**PROVIDED PASSAGE**
Example (OpenDocuments) ¶

package main

import (
	"github.com/tsawler/tabula"
	"github.com/tsawler/tabula/reader"
)

func main() {
	// From file path (format auto-detected by extension)
	ext := tabula.Open("document.pdf")
	_ = ext
	ext = tabula.Open("document.docx")
	_ = ext

	// From existing PDF reader (PDF only)
	r, _ := reader.Open("document.pdf")
	ext = tabula.FromReader(r)
	_ = ext
}

Example (RagChunking) ¶

package main

import (
	"fmt"
	"log"

	"github.com/tsawler/tabula"
)

func main() {
	// Works with both PDF and DOCX
	chunks, warnings, err := tabula.Open("document.pdf").Chunks()
	// chunks, warnings, err := tabula.Open("document.docx").Chunks()
	if err != nil {
		log.Fatal(err)
	}

	for i, chunk := range chunks.Chunks {
		fmt.Printf("Chunk %d: %s (p.%d-%d, ~%d tokens)\n",
			i+1,
			chunk.Metadata.SectionTitle,
			chunk.Metadata.PageStart,
			chunk.Metadata.PageEnd,
			chunk.Metadata.EstimatedTokens)
		fmt.Println(chunk.Text)
		fmt.Println("---")
	}

	// Warnings are non-fatal issues
	for _, w := range warnings {
		fmt.Println("Warning:", w.Message)
	}
}

Example (Warnings) ¶

package main

import (
	"log"

	"github.com/tsawler/tabula"
)

func main() {
	text, warnings, err := tabula.Open("document.pdf").Text()
	if err != nil {
		log.Fatal(err) // Fatal error
	}
	_ = text

	for _, w := range warnings {
		log.Println("Warning:", w.Message) // Non-fatal issues
	}

	// Format all warnings
	formatted := tabula.FormatWarnings(warnings)
	_ = formatted
}

Index ¶

func FormatWarnings(warnings []Warning) string
func Must[T any](val T, err error) T
func MustText[T any](val T, _ []Warning, err error) T
type ExtractOptions
type Extractor
type Warning
- func (w Warning) String() string
type WarningCode

Constants ¶

This section is empty.

Variables ¶

This section is empty.

Functions ¶

func FormatWarnings ¶

func FormatWarnings(warnings []Warning) string

FormatWarnings returns a human-readable string of all warnings. Returns empty string if there are no warnings.

func Must ¶

func Must[T any](val T, err error) T

Must is a helper that wraps a call to a function returning (T, error) and panics if the error is non-nil. It is intended for use in scripts or tests where error handling would be cumbersome.

Example:

count := tabula.Must(tabula.Open("document.pdf").PageCount())

func MustText ¶

func MustText[T any](val T, _ []Warning, err error) T

MustText is a helper that wraps a call to Text() or Fragments() and panics if the error is non-nil. It discards warnings and returns just the value. It is intended for use in scripts or tests where error handling would be cumbersome.

Example:

text := tabula.MustText(tabula.Open("document.pdf").Text())

Types ¶

type ExtractOptions ¶

type ExtractOptions struct {
	// contains filtered or unexported fields
}

ExtractOptions holds configuration for text extraction.

**DATA PROVIDED**
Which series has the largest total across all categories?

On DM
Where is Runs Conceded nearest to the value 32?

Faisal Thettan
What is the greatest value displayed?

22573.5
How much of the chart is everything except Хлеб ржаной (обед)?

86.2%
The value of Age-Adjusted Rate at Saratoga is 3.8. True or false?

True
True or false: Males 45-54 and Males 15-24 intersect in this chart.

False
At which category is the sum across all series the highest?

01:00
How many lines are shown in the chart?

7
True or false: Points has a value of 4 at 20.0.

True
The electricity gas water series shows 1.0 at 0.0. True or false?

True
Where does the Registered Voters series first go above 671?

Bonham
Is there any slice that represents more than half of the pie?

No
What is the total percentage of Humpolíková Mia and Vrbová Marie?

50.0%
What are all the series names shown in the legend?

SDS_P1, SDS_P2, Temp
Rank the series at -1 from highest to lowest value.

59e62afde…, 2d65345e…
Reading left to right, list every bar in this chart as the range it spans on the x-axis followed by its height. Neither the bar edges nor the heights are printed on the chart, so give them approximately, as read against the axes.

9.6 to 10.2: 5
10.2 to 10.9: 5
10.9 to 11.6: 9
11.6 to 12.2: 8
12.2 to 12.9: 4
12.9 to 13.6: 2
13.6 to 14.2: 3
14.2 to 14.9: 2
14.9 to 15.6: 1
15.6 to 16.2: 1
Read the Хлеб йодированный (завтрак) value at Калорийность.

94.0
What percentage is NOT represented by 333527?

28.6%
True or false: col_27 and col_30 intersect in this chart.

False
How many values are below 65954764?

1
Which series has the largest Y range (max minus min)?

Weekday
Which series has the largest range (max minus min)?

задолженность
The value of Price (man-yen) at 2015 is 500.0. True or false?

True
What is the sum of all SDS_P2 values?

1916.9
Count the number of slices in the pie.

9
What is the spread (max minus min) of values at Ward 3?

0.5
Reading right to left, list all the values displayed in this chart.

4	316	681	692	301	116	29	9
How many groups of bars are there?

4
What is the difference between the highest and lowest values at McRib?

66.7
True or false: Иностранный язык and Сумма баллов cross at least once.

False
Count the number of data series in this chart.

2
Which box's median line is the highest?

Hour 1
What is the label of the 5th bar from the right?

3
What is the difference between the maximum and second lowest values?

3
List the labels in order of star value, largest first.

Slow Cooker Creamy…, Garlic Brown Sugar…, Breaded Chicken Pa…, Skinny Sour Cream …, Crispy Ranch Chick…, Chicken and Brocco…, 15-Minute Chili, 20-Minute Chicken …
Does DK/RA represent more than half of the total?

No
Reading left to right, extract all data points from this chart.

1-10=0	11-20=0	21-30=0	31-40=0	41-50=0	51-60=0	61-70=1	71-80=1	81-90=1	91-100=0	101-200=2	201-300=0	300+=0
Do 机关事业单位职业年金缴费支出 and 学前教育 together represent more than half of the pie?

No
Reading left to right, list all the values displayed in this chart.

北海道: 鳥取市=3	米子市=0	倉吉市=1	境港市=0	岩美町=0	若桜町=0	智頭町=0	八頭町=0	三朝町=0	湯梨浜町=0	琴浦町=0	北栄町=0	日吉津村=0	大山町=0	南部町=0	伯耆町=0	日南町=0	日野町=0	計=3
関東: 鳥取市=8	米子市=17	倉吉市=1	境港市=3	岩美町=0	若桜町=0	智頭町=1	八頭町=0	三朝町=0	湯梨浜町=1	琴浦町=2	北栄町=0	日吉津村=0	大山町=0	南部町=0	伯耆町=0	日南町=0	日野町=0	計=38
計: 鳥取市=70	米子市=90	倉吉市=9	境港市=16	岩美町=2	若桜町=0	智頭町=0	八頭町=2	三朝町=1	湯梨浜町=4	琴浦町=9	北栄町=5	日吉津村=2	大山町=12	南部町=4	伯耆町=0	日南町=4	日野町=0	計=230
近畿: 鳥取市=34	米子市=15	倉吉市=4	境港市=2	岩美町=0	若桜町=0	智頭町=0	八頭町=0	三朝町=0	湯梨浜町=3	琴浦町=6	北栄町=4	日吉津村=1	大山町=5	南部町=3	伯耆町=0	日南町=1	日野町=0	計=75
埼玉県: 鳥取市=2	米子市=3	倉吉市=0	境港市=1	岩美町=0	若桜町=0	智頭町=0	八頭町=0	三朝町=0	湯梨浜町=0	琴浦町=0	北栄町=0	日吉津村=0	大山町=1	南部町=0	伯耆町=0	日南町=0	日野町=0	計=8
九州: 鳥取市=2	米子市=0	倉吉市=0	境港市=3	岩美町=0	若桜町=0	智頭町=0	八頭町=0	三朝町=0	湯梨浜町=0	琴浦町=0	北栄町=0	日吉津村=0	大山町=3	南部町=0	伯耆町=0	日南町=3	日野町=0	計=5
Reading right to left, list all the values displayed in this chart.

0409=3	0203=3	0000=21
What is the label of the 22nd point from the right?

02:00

**AIM OF THE TASK**
Update the tabula documentation between "for i, chunk" and "fmt.Println(chunk.Text)", inclusive, so that "TokenCount" takes the place of "EstimatedTokens", and return that updated span in full. Answer using only the tabula documentation shown above.

**ANSWER TO THE EXERCISE**
for i, chunk := range chunks.Chunks {
		fmt.Printf("Chunk %d: %s (p.%d-%d, ~%d tokens)\n",
			i+1,
			chunk.Metadata.SectionTitle,
			chunk.Metadata.PageStart,
			chunk.Metadata.PageEnd,
			chunk.Metadata.TokenCount)
		fmt.Println(chunk.Text)